For d’Ailly belonged to a learned medieval tradition that took astrology seriously as a science, and he defended it in a long sequence of treatises. The art he practised was not the casting of personal horoscopes so much as what its proponents called the astrology of great events. The doctrine reached him from the Arabic astronomer Abū Maʿshar, by way of Roger Bacon: the slow conjunctions of the outer planets — Saturn and Jupiter above all — governed the rise and fall of religions, dynasties, and ages of the world. D’Ailly set out to reconcile this with sacred history. In works such as the Concordantia astronomie cum theologia he argued that the conjunctions could be correlated with the events of scripture and used, cautiously, to estimate when the present age might end. His own calculations pointed toward a great conjunction near the year 1789. He was careful to insist that the stars incline rather than compel, and that they could not bind the freedom of God or the human will.

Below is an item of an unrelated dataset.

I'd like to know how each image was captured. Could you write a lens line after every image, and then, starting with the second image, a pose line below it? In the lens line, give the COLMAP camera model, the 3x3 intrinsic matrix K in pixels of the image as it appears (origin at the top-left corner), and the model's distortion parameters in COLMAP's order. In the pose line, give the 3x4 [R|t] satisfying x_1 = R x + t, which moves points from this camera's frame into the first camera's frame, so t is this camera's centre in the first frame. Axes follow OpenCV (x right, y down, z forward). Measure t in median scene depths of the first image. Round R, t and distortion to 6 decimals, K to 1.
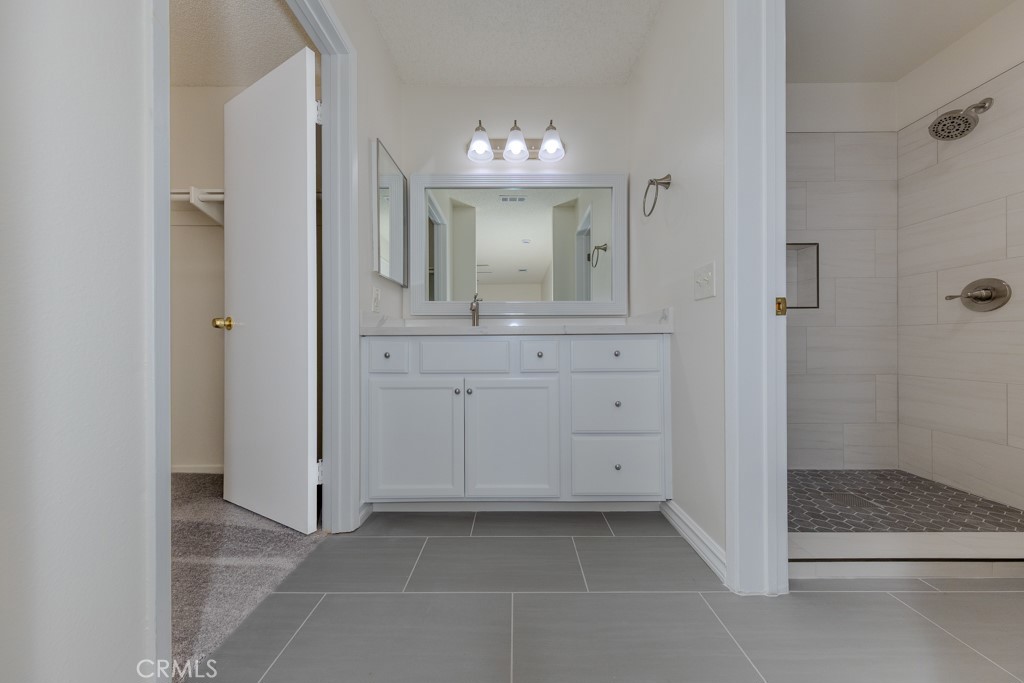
lens RADIAL K [[319.1, 0, 535.8], [0, 319.1, 335.2], [0, 0, 1]] dist [0.002163, -0.000076]
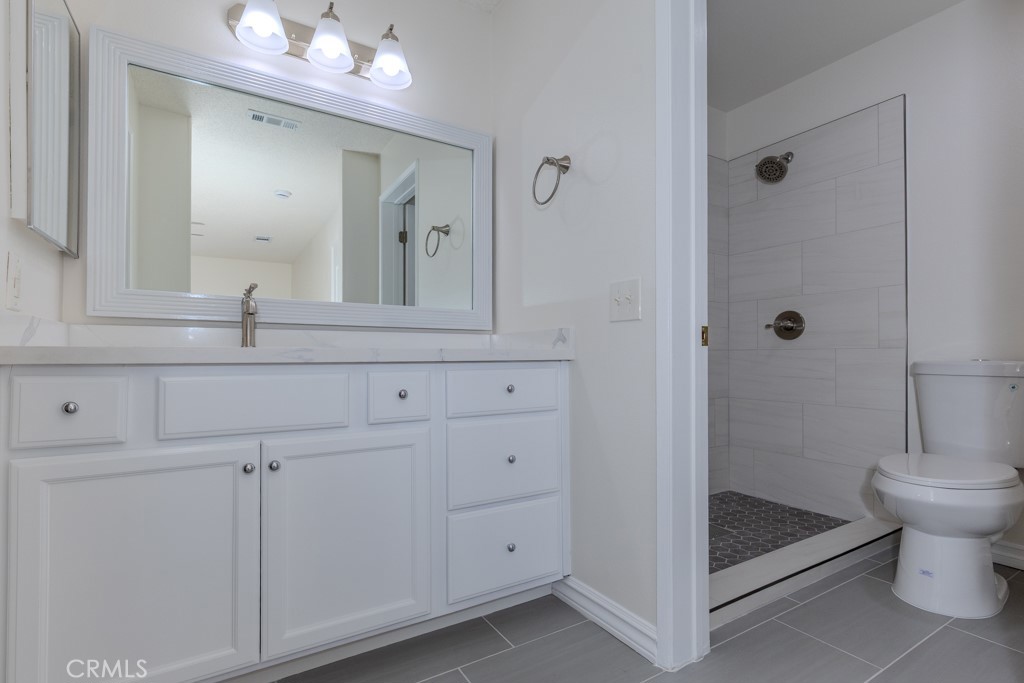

That reservation is the crux of his position, and it is where the registers must be kept apart. The Church’s settled teaching condemned the claim that the stars fix human choices; d’Ailly accepted the condemnation and worked within it, holding only that the heavens disclosed God’s general plan for nations and times. Whether that distinction is coherent is a question scholars still debate. What is established is that he made it in good faith, as a senior prelate, and that his synthesis of conjunctionist astrology with Christian eschatology was widely read for more than a century.

His longest afterlife came by an unintended route. His cosmography, the Imago Mundi, gathered the geographical and astronomical learning of his day, and a printed copy of it passed into the hands of Christopher Columbus, who covered its margins with notes. From d’Ailly, Columbus drew arguments that the ocean between Europe and Asia was narrow enough to cross — a conviction that helped launch the voyage of 1492. The cardinal who computed the end of the world thus also supplied, by a misreading of distances, part of the reasoning that opened, at catastrophic cost to the peoples already living in it, what Europe would call a new world.